The issue started to happen after May 23rd Humble release. In this release, it has been introduced some logic to trigger the shutdown transition from rclcpp::Lifecycle destructor. This modification was later on reverted, but the revert was not backported to Humble's 16.0.9 and Iron's 21.06 although present in Jazzy's 28.1.2 release.

Triggering the shutdown transition from the base class destructor will eventually call the a user-registered on_shutdown callback at the derived class. As the subclass destructor is called before the base class', this leads to undesired behavior of calling functions of an already-destructed object, which may lead to segmentation faults.

Feature request

If the decision to trigger a shutdown transition from the node destructor is kept, shouldn't there be an API at rclcpp::Lifecycle to unregister a shutdown callback the user has initially registered?
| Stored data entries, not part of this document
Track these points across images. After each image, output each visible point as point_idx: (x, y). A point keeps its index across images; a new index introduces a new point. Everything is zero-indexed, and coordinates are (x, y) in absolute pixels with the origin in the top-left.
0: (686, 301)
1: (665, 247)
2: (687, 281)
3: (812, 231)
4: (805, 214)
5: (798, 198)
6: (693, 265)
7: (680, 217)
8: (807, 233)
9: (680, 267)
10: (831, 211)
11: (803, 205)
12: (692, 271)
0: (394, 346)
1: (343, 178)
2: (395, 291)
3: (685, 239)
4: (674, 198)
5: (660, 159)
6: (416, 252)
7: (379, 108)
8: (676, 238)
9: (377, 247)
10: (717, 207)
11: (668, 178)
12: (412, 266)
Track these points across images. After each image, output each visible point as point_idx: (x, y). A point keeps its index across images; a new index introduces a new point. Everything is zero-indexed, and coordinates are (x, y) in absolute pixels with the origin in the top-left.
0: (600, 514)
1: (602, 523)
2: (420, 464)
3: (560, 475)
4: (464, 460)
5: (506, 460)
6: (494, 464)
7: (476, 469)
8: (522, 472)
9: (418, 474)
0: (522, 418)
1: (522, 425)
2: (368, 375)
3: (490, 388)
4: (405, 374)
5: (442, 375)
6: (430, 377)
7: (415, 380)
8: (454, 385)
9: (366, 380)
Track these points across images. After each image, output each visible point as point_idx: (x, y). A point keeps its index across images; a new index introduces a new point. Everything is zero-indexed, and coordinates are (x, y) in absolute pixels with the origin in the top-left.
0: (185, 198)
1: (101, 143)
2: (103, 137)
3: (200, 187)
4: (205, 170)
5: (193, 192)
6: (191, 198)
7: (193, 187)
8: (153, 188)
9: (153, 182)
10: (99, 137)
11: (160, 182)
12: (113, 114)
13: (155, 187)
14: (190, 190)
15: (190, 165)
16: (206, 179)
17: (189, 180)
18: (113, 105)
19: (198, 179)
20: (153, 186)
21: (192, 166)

@gabrielfpacheco thanks for creating issue. at a glance, i think we should remove all callbacks registered in the destructor since shutdown in the destructor is not user call. but there may be something more that i miss, i will try to allocate time to address this.

@fujitatomoya Could you please elaborate on what drove the decision for the call to shutdown from the base class dtor? Since the callback from the base interface doesn't do anything and the base class can't call callbacks from subclasses, what were you guys trying to achieve with this change?

@fujitatomoya Could you please elaborate on what drove the decision for the call to shutdown from the base class dtor? Since the callback from the base interface doesn't do anything and the base class can't call callbacks from subclasses, what were you guys trying to achieve with this change?

Subscribers to the node lifecycle state are notified of the shutdown event. Helpful for applications managing node state or for reporting to the user. That's about it, since as you point out, the subclass on_shutdown cannot be called from the base dtor.

Thanks for the info. Unfortunately, I think it creates more problems than it solves though.

Thanks for the info. Unfortunately, I think it creates more problems than it solves though.

Yes, it's error prone and hard to make assumptions when the register_on_shutdown method in the lifecycle class is public. Can't say I understand that design choice.

see #2520 (comment), all related to PRs are rolled back and merged.

i will go ahead to close this issue, feel free to reopen if i miss anything.